Sign up with your email address to be the first to know about new products, VIP offers, blog features & more.

807426 “Protest Brand” olur mu?

İstanbul Büyükşehir Belediye Başkanlığı için 23 Haziran 2019 da yenilenen seçimlerde ortaya çıkan 807426 oyluk fark bir “Protest Brand” olur mu? Blog yazımda bunu sorguluyorum.

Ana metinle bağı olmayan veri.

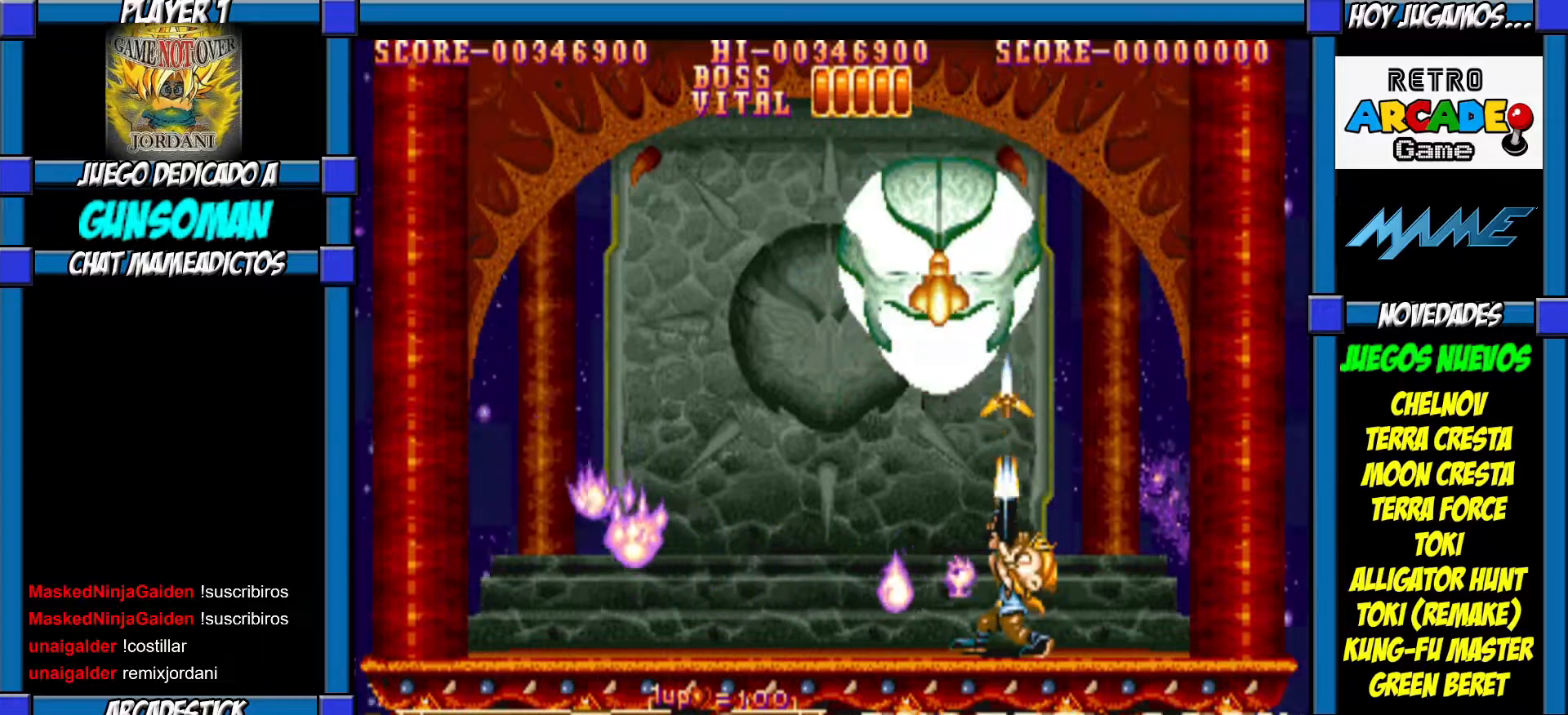
{"buttons": ["CROSS"], "left_stick": "up", "events": [[17, "CROSS", "up"], [100, "CROSS", "down"], [167, "CROSS", "up"], [217, "CROSS", "down"], [300, "CROSS", "up"], [367, "CROSS", "down"], [417, "CROSS", "up"], [500, "CROSS", "down"]]}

Bizim iletişim mesleğindeki alt disiplinlerden biri literatürde “gündem yönetimi” (Issue Management) olarak yer alır. Özü itibariyle güncel bir konunun kamuoyu tarafından gündeme getirilmesi ve yetkililerin (Özellikle kamu otoritelerinin) bu güncel konuya dikkatlerinin çekilmesi şeklindedir. Dolayısıyla, kamuoyu, o güncel konu ile ilgili “çözüm beklentilerini” kullanabilecekleri her türlü “mecrada” dillendirirler. Bu mecralar günümüzün en yaygın alanı olan sosyal medya ortamları olabileceği gibi, paralı gazete, dergi ilanlarına da başvurmanın aralarında olduğu “her şey” olabilir. Gündem oluşturma sokaklara, parklara, meydanlara da taşabilir, günlerce, haftalarca, aylarca, hatta yıllarca sürebilir. “Gündem” her ne ise ve çözüm beklentileri “her nasıl olacaksa” bir birini o güne kadar hiç görmemiş, rastlaşmamış; din, dil, cinsiyet, ırk ayrımı gözetilmeden insanlar bu gündem etrafında buluşurlar  ve “sert, keskin, inatçı, ödün vermez gereğinde ölümü bile göze alan” bir dayanışmanın etrafında “yumak” olabilirler.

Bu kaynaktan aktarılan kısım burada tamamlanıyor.